What are the Signs of Identity Theft?
With the number of identity theft cases getting bigger every year, it is important to learn how to recognize it before it is too late. These signs of identity theft can help you from becoming a victim of this crime, and help you stop the identity theft train in its tracks.
- Getting bills for medical procedures you did not receive
- Medical insurance providers refusing to give you insurance because of medical conditions you do not have
- Reaching health benefit limits reached, which causes your medical insurance provider to refuse to cover even legitimate claims
- Having your credit card applications denied even though there is no reason for it
- Not receiving bills in the mail
- Having unexplained bank withdrawals
- Getting calls from debt collectors about accounts you did not open
- Having your checks denied
- Getting bills for purchases, you did not make/bank accounts you did not open
How to Avoid Identity Theft?
Having your identity stolen could mean a lot of trouble, and the best way to deal with this crime is to prevent it from happening. The best way to avoid identity theft is to be aware of your accounts and insurance at all times.

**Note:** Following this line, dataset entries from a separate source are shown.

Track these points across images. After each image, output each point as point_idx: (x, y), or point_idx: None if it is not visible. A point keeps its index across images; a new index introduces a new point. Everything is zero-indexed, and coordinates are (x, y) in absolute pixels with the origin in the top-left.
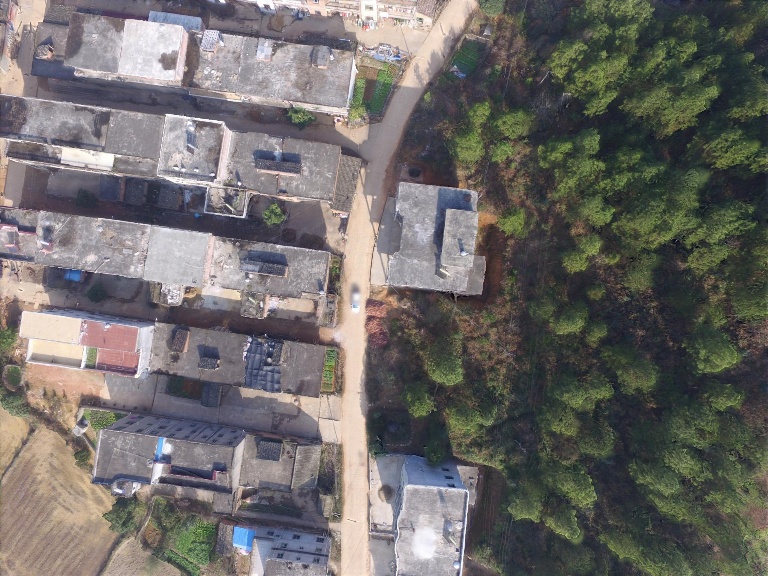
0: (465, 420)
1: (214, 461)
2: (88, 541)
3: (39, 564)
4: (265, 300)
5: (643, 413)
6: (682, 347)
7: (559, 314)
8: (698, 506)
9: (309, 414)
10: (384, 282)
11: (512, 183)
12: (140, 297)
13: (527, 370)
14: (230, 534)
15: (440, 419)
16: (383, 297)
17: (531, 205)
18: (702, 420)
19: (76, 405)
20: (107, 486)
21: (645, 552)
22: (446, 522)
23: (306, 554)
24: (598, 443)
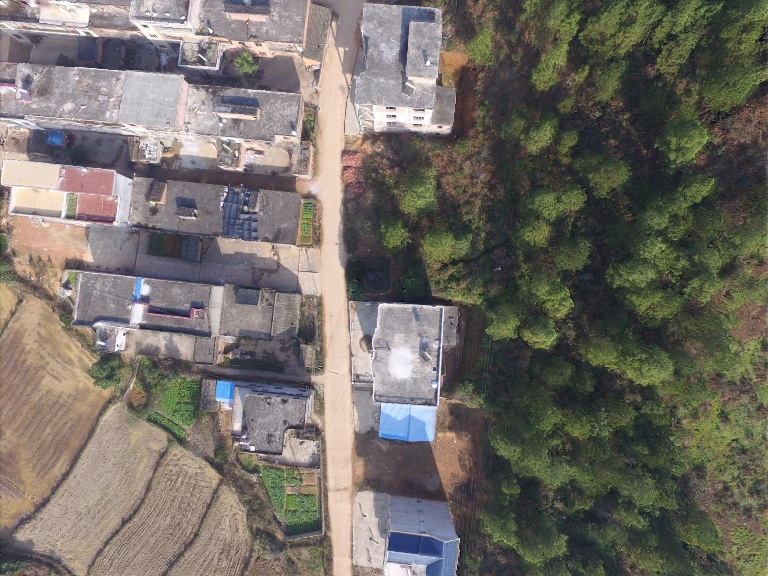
0: (439, 243)
1: (192, 300)
2: (76, 409)
3: (29, 433)
4: (240, 150)
5: (619, 222)
6: (655, 148)
7: (529, 128)
8: (676, 297)
9: (288, 268)
10: (358, 132)
11: (481, 20)
12: (120, 161)
13: (501, 197)
14: (213, 389)
15: (417, 258)
16: (358, 146)
17: (501, 40)
18: (675, 204)
19: (61, 269)
20: (93, 350)
21: (624, 351)
22: (422, 341)
23: (286, 395)
24: (573, 251)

Check your accounts on a weekly basis to see if there is any unusual activity going on. Also, use the following tips that will help you from falling victim to identity theft:
Use different passwords on the internet as well as your bank accounts
Do not write your PIN number on your credit cards
Make sure you get all your bills at the right times
Do not give out personal information online or on the phone
Have security software on all your personal computers
Request your local post office to hold your mail when you are away on vacation
Have a folder at home that holds your bills and receipts
If you have mail, do not leave it in the mailbox
What to Do in Case of Identity Theft?
If you or someone you know have fallen victim to identity theft, it is important to act quickly to prevent further damages. You need to know how to report identity theft and keep the following information close by in case your identity has been stolen. First of all, you will need to contact your local police and report that your identity has been stolen. Afterward, follow the next steps to make sure there are no loose ends that could harm you:
- Report the identity theft to your financial information holders (banks, credit card companies, insurance carriers, etc.)
- Contact the Federal Trade Commission:
- Mail: Consumer Response Center, FTC, 600 Pennsylvania Avenue, N.W., Washington, DC 20580, Phone: 1-877-ID-THEFT
- Contact the IRS if you believe a tax fraud has been committed in your name - phone: (800) 829-0433
- Contact your local mail office in case your mail has been stolen or is being delivered to a different address
- Contact the Social Security Administration to report any fraud or SSN theft - phone: (800) 269-0271
Identity theft has become a 21st-century epidemic that affects millions of Americans every year. To avoid becoming a victim of identity theft, you need to be aware of your financial and personal data at all times, and report any suspicious activity. That way, you can keep yourself and the people around safe from the consequences of identity theft that could be devastating.